Asked if the euro was safe now, Polish Prime Minister Donald
Tusk said: "I'm not sure."
Britain refused to allow its partners to amend the EU
treaty, demanding guarantees in a protocol protecting its
financial services industry, roughly one-tenth of the country's
economy. Sarkozy described Cameron's demand as unacceptable.
Cameron hinted London may now try to prevent the others from
using the executive European Commission and the European Court
of Justice, saying: "Clearly the institutions of the European
Union belong to the European Union, they belong to the 27."
But European Council President Herman Van Rompuy, who
chaired the summit, said the EU institutions would be fully
involved in the new treaty, which would be signed in early March
at the latest. The euro zone plus nine may hold a summit without
Britain as early as January, diplomats said.
The rift may increase pressure from Eurosceptics within
Cameron's Conservative party and outside it for Britain to hold
a referendum on leaving the EU, which it joined in 1973. The
prime minister strongly opposes such a course, which he has said
would be disastrous for British interests.
Britain conducts more than half of its trade within the EU
and could suffer on a broad range of financial regulation issues
if the other countries decided to move forward as 26.

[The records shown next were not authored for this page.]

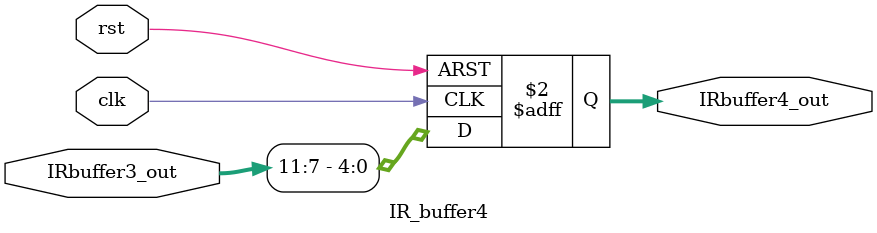
<source format=sv>
/*
 * Author: A.G. Hasan Zarook
 * University: University of Engineering and Technology, Lahore
 * Project: RISCV Pipeline Architecture
 * Date: 11th December 2024
 */
module IR_buffer4
(
    input  logic        clk,
    input  logic        rst,
    input  logic [31:0] IRbuffer3_out,       // Input from the main PC
    output logic [4:0] IRbuffer4_out       // Output to Decode stage
);
    always_ff @(posedge clk or posedge rst)
    begin
        if (rst)
            IRbuffer4_out <= 32'b0;         // Reset value
        else
            IRbuffer4_out <= IRbuffer3_out[11:7];         // Pass PC to Decode stage
    end
endmodule
</source>
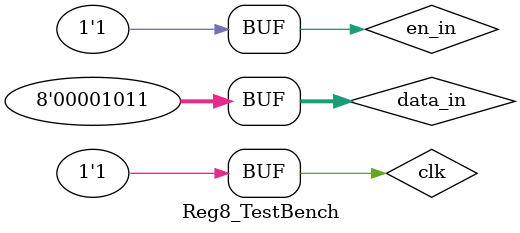
<source format=v>
/*
Title : Reg8_TestBench.v
Author : Nathaniel Therrien
Description : A testbench for the Reg8 module. Tests the module's response to clock changes and enable bit changes.
*/

module Reg8_TestBench();
    reg [7:0] data_in;
    reg clk, en_in;
    wire [7:0] data_out;

    Reg8 uut1 (.I(data_in), .Q(data_out), .E(en_in), .clock(clk));

    initial begin
        // Monitor Format
        $monitor("%t : \nInput : %b\nClock : %b\nEnable : %b\nOutput : %b\n", $time, data_in, clk, en_in, data_out);
        
        // HERE'S THE BIG ONE
        data_in = 00000000; en_in = 0; clk = 0;
        #10;
        data_in = 00000000; en_in = 0; clk = 1;
        #10;
        data_in = 00000000; en_in = 1; clk = 0;
        #10;
        data_in = 00000000; en_in = 1; clk = 1;
        #10;

        data_in = 00000001; en_in = 0; clk = 0;
        #10;
        data_in = 00000001; en_in = 0; clk = 1;
        #10;
        data_in = 00000001; en_in = 1; clk = 0;
        #10;
        data_in = 00000001; en_in = 1; clk = 1;
        #10;

        data_in = 00000010; en_in = 0; clk = 0;
        #10;
        data_in = 00000010; en_in = 0; clk = 1;
        #10;
        data_in = 00000010; en_in = 1; clk = 0;
        #10;
        data_in = 00000010; en_in = 1; clk = 1;
        #10;

        data_in = 00000011; en_in = 0; clk = 0;
        #10;
        data_in = 00000011; en_in = 0; clk = 1;
        #10;
        data_in = 00000011; en_in = 1; clk = 0;
        #10;
        data_in = 00000011; en_in = 1; clk = 1;
        #10;
        end
endmodule

</source>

Van Rompuy said the summit's key achievement was to tighten
fiscal limits, including the need for countries to bring budgets
close to balance.
"It means reinforcing our rules on excessive deficit
procedures by making them more automatic. It also means that
member states would have to submit their draft budgetary plans
to the (European) Commission," Van Rompuy said.
But a new treaty will take weeks of wrangling as countries
like Finland and Slovakia oppose a Franco-German drive to take
decisions on future bailouts by an 85 percent supermajority to
avoid being taken hostage by a single small country.
In a meeting billed by some as a last chance to save the
euro, the leaders also took several decisions on the permanent
bailout fund, the European Stability Mechanism, which will come
into force a year early in July 2012.
The ESM's capacity will be capped at 500 billion euros ($666
billion), less than had been suggested was possible before the
summit, and the facility will not get a banking licence, as Van
Rompuy originally had proposed, due to German opposition.
It also was agreed that EU countries would provide up to 200
billion euros in bilateral loans to the International Monetary
Fund (IMF) to help it tackle the crisis, with 150 billion euros
of the total coming from the euro zone countries.
Cameron's decision to stay out of the treaty-change camp
could spell problems for Britain. Deeper integration on the
continent could involve changes to the single market and
financial regulation, both of which could have a profound impact
on the British economy.
"Cameron was clumsy in his manoeuvring," a senior EU
diplomat said. It may be possible that Britain will shift its
position in the days ahead if it discovers that isolation really
is not a viable course of action, diplomats said.